Optical communications involves encoding information on streams of light particles, generated by lasers. The technology brings big benefits in speed over standard electrical connections, and uses thin glass fibers rather than bulky cables. But optical connections are now mainly used for high-volume long-distance communications -- or connecting servers in massive supercomputers -- because key components often cost tens to hundreds of dollars each.

Researchers are hoping to drive those costs down to pennies by using materials found in conventional chips, a field known as silicon photonics. Intel, in particular, has been churning out a series of research papers describing prototype optical components made from silicon.

Its latest development, which was jointly funded by the U.S. Defense Advanced Research Projects Agency, is described in a paper in the journal Nature Photonics. Intel engineers collaborated with counterparts at Numonyx BV, a company comprised of former operations of Intel and STMicroelectronics NV. Experts at the University of Virginia and the University of California at Santa Barbara provided consulting and testing, Intel said.

Photo detectors are used to sense and amplify light pulses generated by lasers. The new prototype detector achieved a "gain-bandwidth product" of 340 gigahertz, which is the highest result recorded to date on that key metric of detector performance, said Mario Paniccia, who directs Intel's photonics-technology lab and holds the title of fellow.

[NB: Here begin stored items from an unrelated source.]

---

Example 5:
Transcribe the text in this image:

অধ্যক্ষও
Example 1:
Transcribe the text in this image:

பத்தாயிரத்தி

Improvements in detector performance could be exploited in different ways, including boosting the speed data is sent, increasing the distance a signal goes or reducing the energy needed to send a signal a constant length, Mr. Paniccia said. "And we believe we can continue to improve the performance," he said.

Intel initially expects silicon-based optical components to send data between servers in a computer room and between chips in a system, though it later hopes to have optical connections inside its microprocessor chips, too. Mr. Paniccia said silicon-based detectors also could find uses outside communications, in applications such as optical sensors, cryptography and medicine. He didn't give a precise timetable for turning the new components into products, but indicated it would take several years to perfect the technology.

Meanwhile, Luxtera is "ramping up" production of its silicon-based optical components, said Greg Young, chief executive of the Carlsbad, Calif., company. He said the performance described in Intel's paper is "tremendous." But Mr. Young contends that Luxtera researchers actually were the first to top the performance of indium-phosphide photo detectors in research results published more than a year ago.

Mr. Young also asserted that Intel's technology is incompatible with conventional semiconductor-production processes, so it couldn't be used in a so-called wave-guide detector to work alongside other components on one piece of silicon.

Mr. Paniccia said Intel is developing a wave-guide version that could be integrated on a chip.

And many applications, including inexpensive fiber-optic links to homes, don't require wave guides, said John Bowers, a silicon photonics expert and professor of electrical and computer engineering at University of California-Santa Barbara. "It's a huge paradigm shift," he said of Intel's results.